Hello! I have a scenario that seems to function opposite documentation / logic. I hope someone can help me.

environment:
ES 6.8 3 node cluster on ALMA9 w/basic configuration (We should upgrade but can't at this time)
Each node has 300G RAM overall / 220G for JVM - 30 cpus
Our data is mostly in 1 index. We have about 9 other indexes but they are very small. We have 7-12M documents at a size of about 200G. (No big deal by ES standards, I think)

Workflow:
Periodically we drop the ES database and resync from Mongo. At that time can configure the number of Primary indexes and Replicas. With 3 nodes ,I thought 3 primary and 3 replicas for each index sounded like the way to go, based on documentation. Sync takes 5-6 hours. It's the worst. During Sync CPU on nodes barely moves, disk I/O is minimal if any change, RAM use increases a tiny bit, network traffic is silly low 50kb/sec.

Through trial and error I have discovered that if I set the primary and replica index number greater (even much greater) I can reduce sync time by 50-75%. This sync speed trends steadily upward until it reaches a point of diminishing returns. ie: 1primary:3replica per index is 5+ hours, 10primary:150 replica is 2.5+ hours.

Nothing seems to appear in the logs. The data doesn't change. This is true when syncing to a single node cluster or the 3-node cluster. This is unchanged when configuring a sync w/settings mentioned above and even when configured with 1 Index & 0 Replicas.

My thought process:

  1. Syncing additional primary and replica indexes would logically require more work vs syncing fewer indexes. ...right?
  2. Syncing to a 3-node cluster should be 3x the speed of syncing the same data to a 1 node cluster. (at least w/Replication=0
  3. Lord, why does sync take so long?

Am I correct in my assumptions? ... in being perplexed?

A related question:
We do our bulk sync/index 2k docs at a time. We send all requests to the ip address of one of our 3-nodes. When I configured the sync w/0 replicas, for testing, I took a screenshot I'll attach here. Obviously each node has been assigned an index.
4. It would seem logical that ES would write the data of any single index across all nodes, for performance. Is that true? Is there a way to verify it's working and not just assigning an index/node based on session (or something )?

Thanks!

Hi @SQIGGLES and welcome!

Regarding replicas: if you've 3 nodes then any more than 2 replicas should make no difference (the remaining 148 replicas will be left unassigned), but I'd expect 0 replicas to be faster than 1 or 2 replicas, independent of the number of primaries.

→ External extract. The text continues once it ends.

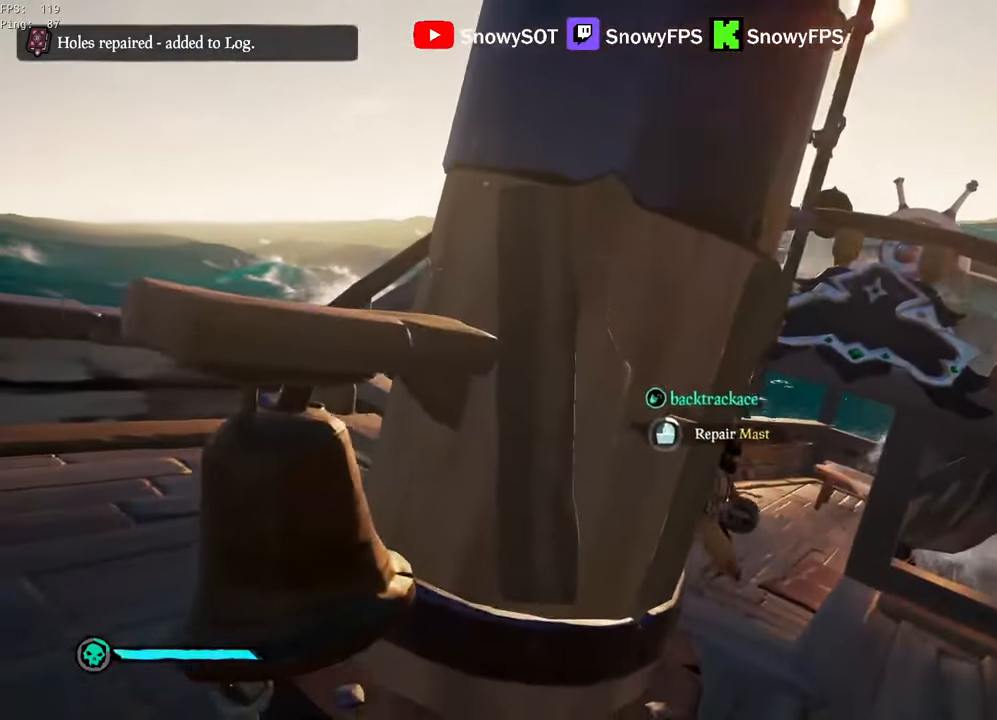
{"keys": [], "mouse": [], "mouse_move": "still", "events": []}
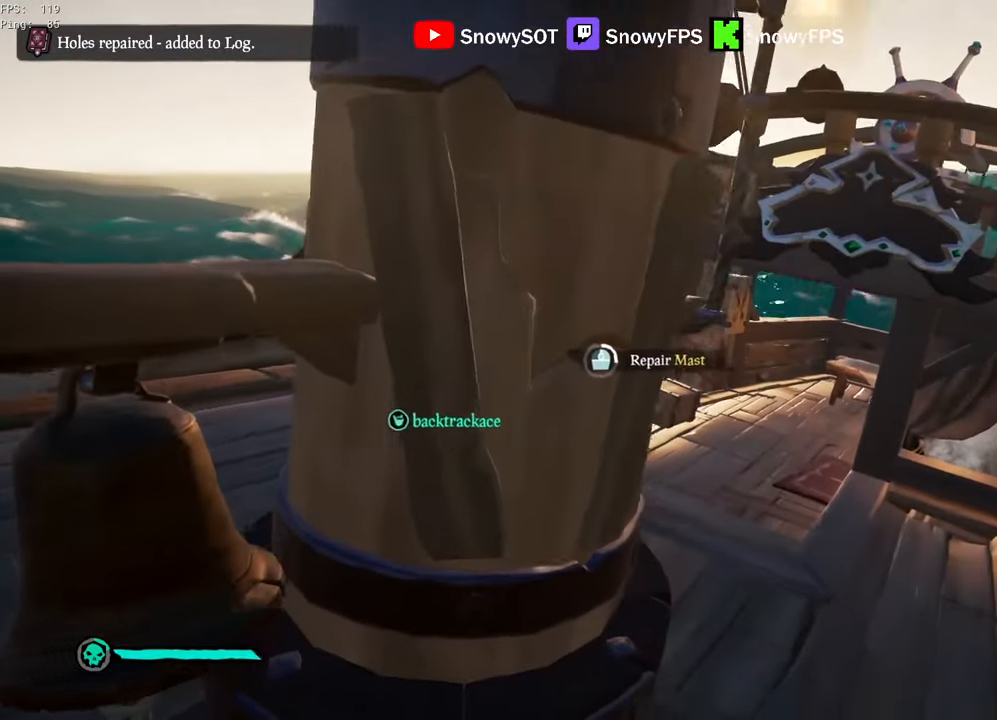
{"keys": [], "mouse": [], "mouse_move": "still", "events": []}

Regarding primaries: I'd expect increasing the number of primaries to decrease the latency for individual bulk indexing requests, but the only way this could increase your overall throughput is if you simply aren't pushing Elasticsearch hard enough. I expect you will be able to get the same kind of speedup (with less per-shard overhead) with just 3 primaries if you send many more bulk requests to ES all at the same time. The ideal situation during bulk indexing is for ES always to have at least a little bit of work queued up on each node, that way it'll never have any idle threads and you'll be using your resources to the full.

1 Like

Also yeah oof 6.8 is really old, you're missing out on almost 5 years of improvements by not upgrading. There's probably limits to how hard you can get away with pushing a 6.8 cluster before it starts to break. Recent 8.x versions are much more robust.

1 Like

Thanks so much

This topic was automatically closed 28 days after the last reply. New replies are no longer allowed.